In questa puntata parleremo delle buone maniere a tavola, oggetto di un bellissimo saggio scritto da Margaret Visser, e pubblicato da Slow Food Editore.
La storia delle buone maniere a tavola, i rituali che ne hanno determinato l’affermazione nascono da un preciso elemento: ridurre, fino a reprimerla, la violenza insita nel mangiare. Può apparire strano, assurdo, ma portare il cibo alla bocca è, di per sé, un atto aggressivo; gli stessi strumenti che utilizziamo, coltelli, forchette, vetro dei bicchieri e delle bottiglie, possono rapidamente trasformarsi in armi. Le scene stesse di violenza che si scatenavano, spesso, nelle cucine, il bassissimo ruolo sociale che aveva un cuoco fino a pochi decenni fa, ne sono la testimonianza.
Nel corso dei secoli, si dei secoli perché l’affermazione delle buone maniere è stato ed è un lungo processo, si è affermato un comportamento appropriato da tenere a tavola, un controllo della bocca, mentre mastica ma anche mentre parla a tavola, e in generale anche del resto del corpo: stare seduti correttamente, vestirsi in modo adeguato, lavarsi le mani, non mangiare più con le mani.
Il risultato più straordinario che il rituale delle buone maniere ha ottenuto è aver trasformato un bisogno individuale, quello di mangiare tutti i giorni per non morire, in un mezzo per creare, dice il saggio della Visser, un senso di comunità.
Mangiare è l’atto più facile della catena del cibo, infatti noi umani dobbiamo faticare per procurarci il cibo. Un tempo si doveva cacciare, oggi si va al supermercato o nei negozi di vicinato, un grande passo avanti ma le altre azioni sono rimaste identiche. Anche oggi, la pandemia ne è stata una dimostrazione iniziale e, in molti paesi del mondo è un accadimento quotidiano la lotta per procurarci il cibo, per assicurarcene una riserva costante, conservarlo, prepararlo attraverso la pulizia, il taglio, la cottura, il servizio. Infine mangiarlo. E qui entrano in gioco le buone maniere, i rituali che hanno riempito, negli ultimi due secoli, migliaia di pagine del galateo.
Un fenomeno planetario che ribadisce l’importanza di una parola: condivisione. Infatti tutte le popolazioni, tutte le tribù, anche quelle più lontane da noi come cultura, hanno stabilito regole, gesti, pulizia, rispetto per gli altri nel momento del pasto.

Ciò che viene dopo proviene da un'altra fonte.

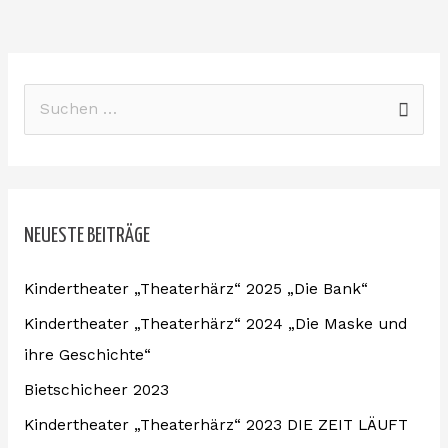
S
u
c
h
NEUESTE BEITRÄGE
e
n
Kindertheater „Theaterhärz“ 2025 „Die Bank“
n
Kindertheater „Theaterhärz“ 2024 „Die Maske und
a
ihre Geschichte“
c
Bietschicheer 2023
h
:
Kindertheater „Theaterhärz“ 2023 DIE ZEIT LÄUFT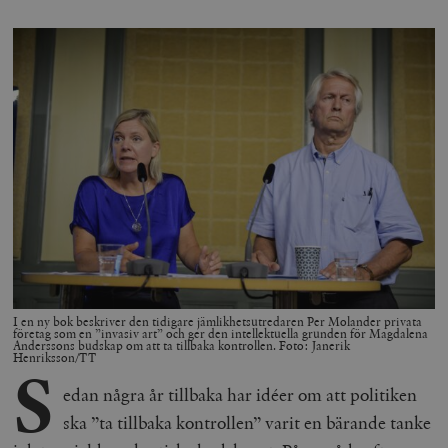
I en ny bok beskriver den tidigare jämlikhetsutredaren Per Molander privata
företag som en ”invasiv art” och ger den intellektuella grunden för Magdalena
Anderssons budskap om att ta tillbaka kontrollen. Foto: Janerik
Henriksson/TT
S
edan några år tillbaka har idéer om att politiken
ska ”ta tillbaka kontrollen” varit en bärande tanke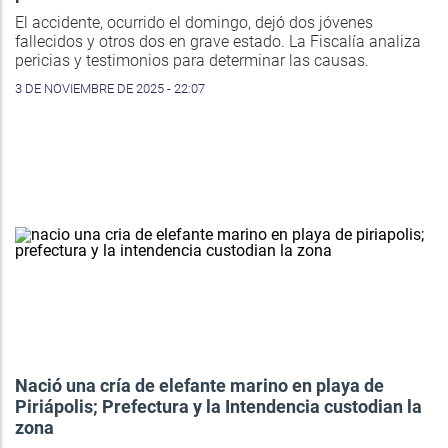
El accidente, ocurrido el domingo, dejó dos jóvenes
fallecidos y otros dos en grave estado. La Fiscalía analiza
pericias y testimonios para determinar las causas.
3 DE NOVIEMBRE DE 2025 - 22:07
Nació una cría de elefante marino en playa de
Piriápolis; Prefectura y la Intendencia custodian la
zona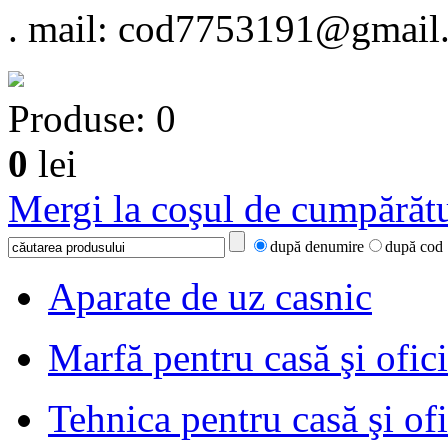
.
mail: cod7753191@gmail
Produse:
0
0
lei
Mergi la coşul de cumpărătu
după denumire
după cod
Aparate de uz casnic
Marfă pentru casă şi ofic
Tehnica pentru casă şi of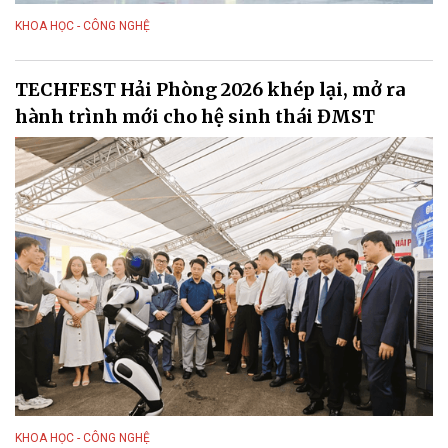
KHOA HỌC - CÔNG NGHỆ
TECHFEST Hải Phòng 2026 khép lại, mở ra
hành trình mới cho hệ sinh thái ĐMST
KHOA HỌC - CÔNG NGHỆ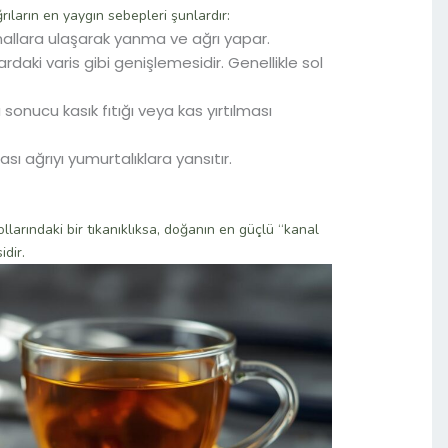
ğrıların en yaygın sebepleri şunlardır:
nallara ulaşarak yanma ve ağrı yapar.
daki varis gibi genişlemesidir. Genellikle sol
sonucu kasık fıtığı veya kas yırtılması
sı ağrıyı yumurtalıklara yansıtır.
llarındaki bir tıkanıklıksa, doğanın en güçlü “kanal
idir.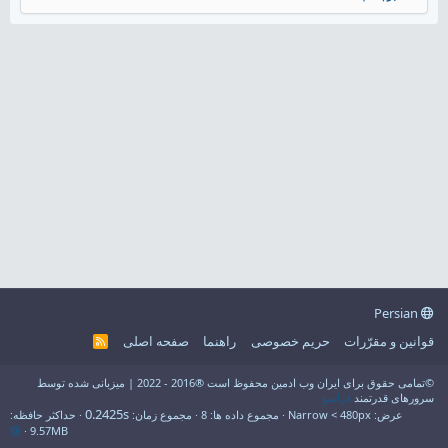
Persian
قوانین و مقرّرات
حریم خصوصی
راهنما
صفحه اصلی
R
S
S
©تمامی حقوق برای ایران وب ادمین محفوظ است ®2016 - 2022 | میزبانی شده توسط
سرورهای قدرتمند
فراسو
0.2425s
عرض
مجموع داده ها
8
مجموع زمان
حداکثر حافظه
9.57MB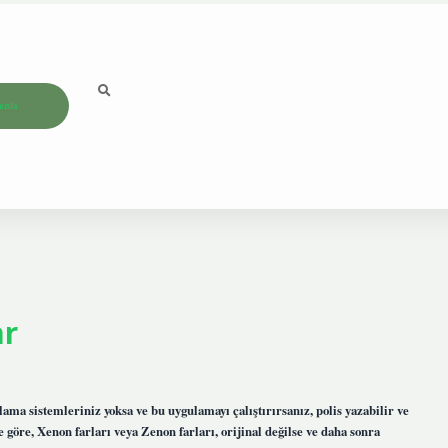
ızda
ar
ama sistemleriniz yoksa ve bu uygulamayı çalıştırırsanız, polis yazabilir ve
göre, Xenon farları veya Zenon farları, orijinal değilse ve daha sonra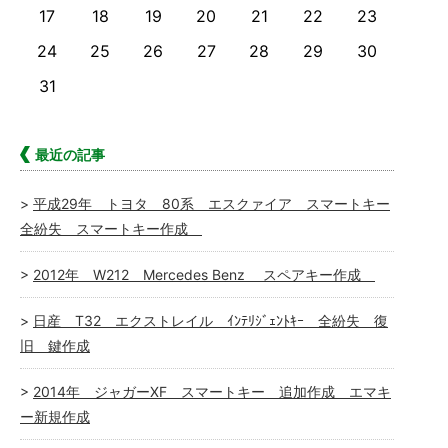
17
18
19
20
21
22
23
24
25
26
27
28
29
30
31
最近の記事
平成29年 トヨタ 80系 エスクァイア スマートキー
全紛失 スマートキー作成
2012年 W212 Mercedes Benz スペアキー作成
日産 T32 エクストレイル ｲﾝﾃﾘｼﾞｪﾝﾄｷｰ 全紛失 復
旧 鍵作成
2014年 ジャガーXF スマートキー 追加作成 エマキ
ー新規作成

Come se ospitalità generasse, di per sé, altra ospitalità. Come se, è questo è un dato certo, mangiare insieme aiuti a superare i conflitti. Non è un caso il detto che i migliori affari si fanno a tavola. Però sono necessarie regole: saper affrontare una conversazione, anche nei toni; vestirsi adeguatamente all’ambiente, rispettare gli altri seduti allo stesso tavolo sono solo alcune delle azioni che implica un invito a condividere il cibo.
Sembrerebbe impegnativo e lo è, ma questa forma d’intrattenimento generata da una cena o un pranzo è una delle più apprezzate. Essere invitati a cena, lo scriveva già nel 1879 un aristocratico su uno dei tanti libri sul galateo, “implica un livello di stima superiore a quello di qualsiasi altro invito e, ancor più importante, è una forma di cortesia che può essere prontamente ricambiata e questa possibilità la rende preferibile a ogni altra”.
Queste cose sono state scritte due secoli fa ma restano valide anche oggi, se ci pensiamo bene, non foss’altro perché il cibo è la grande necessità cui tutti ci sottomettiamo, farne a meno sappiamo bene cosa significa.
Oggi molti dei rituali in voga anche solo trent’anni fa si stanno modificando, e questo avviene sempre nei momenti di transizione, come quello attuale, dove le vecchie abitudini stanno scomparendo ma le nuove non ci sono ancora. Questo genera disagi, incomprensioni, disaccordi e il periodo che stiamo vivendo ne è la conferma. Questo avviene anche a tavola, al ristorante dove tutto quello che implica un’elaborazione è quasi respinto a favore dell’essenzialità: negli arredi della tavola ad esempio, ma anche nel racconto del piatto, nell’informalità del servizio.
Ma resta e si afferma sempre di più la buona educazione, il dialogo rilassato, un ambiente gradevole, pulito, senza inquinamento acustico, dove appare chiaro, fin dal primo boccone, che ciò che stiamo mangiando ha avuto, alle spalle, in cucina, un pensiero per il nostro benessere. Anche queste sono buone maniere!
Alla prossima puntata di Cibo e accoglienza!